When Jio Fontan wanted to leave Fordham last December, he was given a conditional release and prohibited from landing at a number of schools.
It was perfectly understandable for Fontan to be prevented from transferring within the Atlantic 10 Conference, but he was also restricted from joining nearly half a dozen Big East schools, including Rutgers.
Fontan, a 6-foot point guard who played for Bob Hurley at St. Anthony, once sat courtside at RutgersĀ but never had any serious intention of coming to the school. He ultimately landed at Southern Cal.
Four months later, Mike Rosario, Fontan’s close friend and former St. Anthony teammate, is going through a similar experience as Rutgers attempts to buy out head coach Fred Hill.
Only this time, Rutgers is the school telling a star player where he can and cannot go.
According to Gannett New Jersey, Rutgers will file tampering charges against USC in the Rosario transfer case. The school will also seek to prevent Rosario, who has yet to obtain a release, from going to Kansas and Florida.
“This is like Fordham all over again,” said a source close to both Fontan and Rosario. “It’s like the same [stuff] I see all over again.”
That same stuff is a University telling a young man what he can and can’t do with his life and his basketball talents.
Fordham came off looking absurd in the Fontan case, and Rutgers is treading in the same dangerous waters.
“To have them sit out a year [after transferring], that’s pathetic. Regulating where you can go makes it more pathetic,” Sonny Vaccaro, the former grassroots sneaker czar who has become a full-time critic of the NCAA and its practices, said when speaking generally about transfers.
“I just don’t know where schools can feel a clean conscience over this. It’s one of [the NCAA’s] many rules that are wrong but this is right at the top of the list.”
Big East rules prevent Rosario from transferring within the league, but why shouldn’t he be allowed to go anywhere else that he wants? Why shouldn’t he be allowed to play at USC, Kansas or Florida, or anywhere else outside of the Big East for that matter?
And what’s more, if you’re Rutgers, don’t you benefit from telling the young man, “We hope you stay here and give the new coach a chance. But if you don’t want that, we support you because you’ve done so much for our program.”
Instead, Rutgers, like Fordham before it, is telling a player exactly what he can’t do, which may only engender more bad feelings on Rosario’s end.
“He can’t play for a year,” Vaccaro said, again speaking generally about transfers. “Your guy [the head coach] is gone now and your guy is free to do whatever he wants to do. Your school is free to do whatever they want to do and this kid isn’t free to do anything?
“And then one of these days the public and the media is going to force change. This one should be one of the first to go.”
According to the source close to Rosario and Fontan, Southern Cal has done nothing improper vis-a-vis Rosario, who led the team in scoring the last two seasons.
“They can look all they want,” the source said. “Nobody did anything illegal.

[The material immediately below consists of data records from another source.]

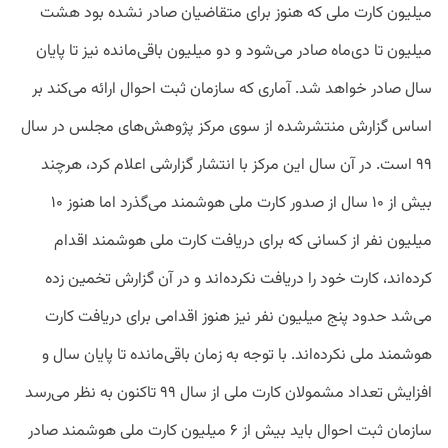
میلیون کارت ملی که هنوز برای متقاضیان صادر نشده بود هشت
میلیون تا دی‌ماه صادر می‌شود و دو میلیون باقی‌مانده نیز تا پایان
سال صادر خواهد شد. آماری که سازمان ثبت احوال ارائه می‌کند بر
اساس گزارش منتشرشده از سوی مرکز پژوهش‌های مجلس در سال
۹۹ است. در آن سال این مرکز با انتشار گزارشی اعلام کرد، هرچند
بیش از ۱۰ سال از صدور کارت ملی هوشمند می‌گذرد اما هنوز ۱۰
میلیون نفر از کسانی که برای دریافت کارت ملی هوشمند اقدام
کرده‌اند، کارت خود را دریافت نکرده‌اند و در آن گزارش تخمین زده
می‌شد حدود پنج میلیون نفر نیز هنوز اقدامی برای دریافت کارت
هوشمند ملی نکرده‌اند. با توجه به زمان باقی‌مانده تا پایان سال و
افزایش تعداد مشمولان کارت ملی از سال ۹۹ تاکنون به نظر می‌رسد
سازمان ثبت احوال باید بیش از ۶ میلیون کارت ملی هوشمند صادر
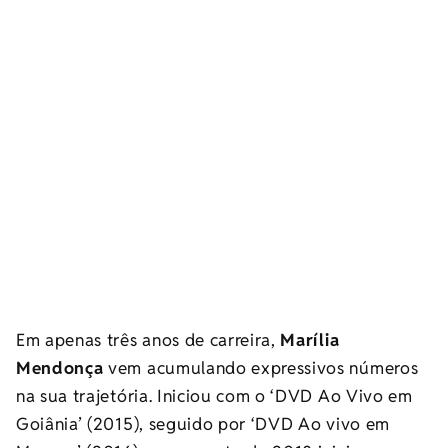
Em apenas três anos de carreira,
Marília
Mendonça
vem acumulando expressivos números
na sua trajetória. Iniciou com o ‘DVD Ao Vivo em
Goiânia’ (2015), seguido por ‘DVD Ao vivo em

The proof is in the pudding. As far as the school reaching out or anything like that, I know for a fact that that hasn’t been done.”
The source added: “What are they gonna do, pick every school that Mike’s interested in?”
Rosario came to Rutgers amid high hopes.
He was the prized recruit out of Hurley’s undefeated 2008 St. Anthony team that won the Tournament of Champions and was chronicled in the excellent documentary, “The Street Stops Here.”
Greg Echenique, out of St. Benedict’s Prep, was the other top recruit in that class that was supposed to put Hill — and Rutgers — into the upper echelon of the Big East.
Instead, Hill went 47-77 over four seasons and managed to have 11 players transfer on his watch.
Echenique has already left Rutgers for Creighton amid family concerns that his detached retina wasn’t handled or treated properly by the coaching and medical staff.
Now the school appears intent upon giving Rosario a hard time as he tries to move forward with his life and career in hopes of making the NBA.
Fontan has been there before and knows how that feels.
He learned that certain supposed “mentors and coaches” who should have been there to guide him and give him good advice turned out to have their own interests at stake.
“When things came hard for me, and I relied on them for certain things, a lot of people turned their back on me,” Fontan said in a phone interview.
Four months after Fordham told Fontan what he could and couldn’t do, Rutgers is making the same dangerous mistake with Rosario.
Like the man said, “This is like Fordham all over again.”